Whenever we print rules-related material in Dungeon, be it a monster, a feat, a spell, a magic item, or whatever, from a non-core (basically a non-SRD) book, we reprint all the rules you need to use it as it pertains to the adventure in which it appears. That's not going to change. It can't change. The magazine has to appeal to the widest base of readers possible, and every new "must have" book we add to the core list reduces that base.
For something like monsters, it's an easy issue since stat blocks are pretty self-contained. We already have to print full stat blocks for classed creatures and advanced creatures, so printing full stat blocks for creatures outside of the Monster Manual isn't a big deal. And in the end, monsters are the most important rules bit that appears in an adventure, so it makes sense to pull monsters from as wide a range of sources as possible.
It gets less easy with feats and magic items, but generally, NPCs have a relatively few amount of these things, so it's usually bearable to reprint one or two here and there as they pop up.
Spells, on the other hand... well, when a monster has spells, it has a LOT of them. And unlike feats (which we can summarize in a 2 sentence sidebar) or magic items (which take more room), spells can't really be easily summarized without taking up an unforgivable footprint in the magazine.
That said, we do include new spells (or pick up spells from non-core books) in the magazine from time to time. It's just not common. For adventures set in the Forgotten Realms or Eberron, we add the appropriate campaign setting hardcover to the "core list" for that adventure, which opens up all the spells in those books for that particular adventure. When we run an adventure that heavily uses a new WotC book as a resource, we do the same ("Hellfire Mountain," if I recall correctly, has a few reprinted spells in it.)
There's a final problem as well, and that's the simple fact that we editors at Paizo honestly aren't familiar with every WotC book. We don't have the time to be. Given the breakneck pace of magazine publication, there's just no way for us to read every book that comes out and then decide which new rules elements could spruce up an adventure. And limiting the adventures, by and large, to the three core books (with occasional stints afield) allows us to do what we do without worrying that some spell in some new book completely undoes the entire plot of an adventure.

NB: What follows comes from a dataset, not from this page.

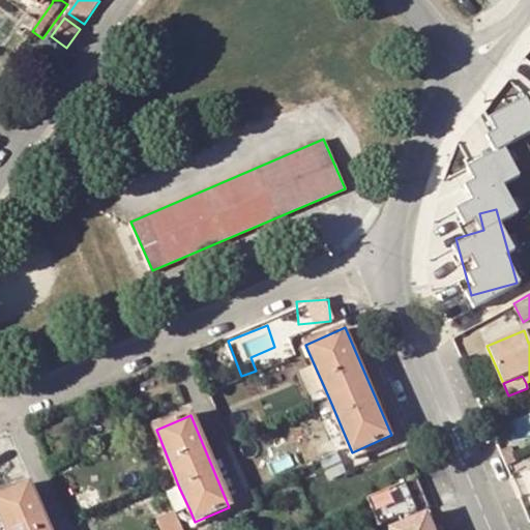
[(0,494),(0,511),(7,529),(49,529),(29,482),(0,494)]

Personally, I'd love to make the Spell Compendium, Monster Manual II, Fiend Folio, and the Complete line of books all "core." That'd free up a HUGE amount of room in our adventures to let them be just that: adventures, rather than adventures pocked with patches of reprinted material. But again, we just can't assume that every one of our readers has access to these books. The hobby's expensive enough as it is.
Hope this answers some questions. If there's a point that I forgot or neglected to address, let me know in this thread and I'll reply.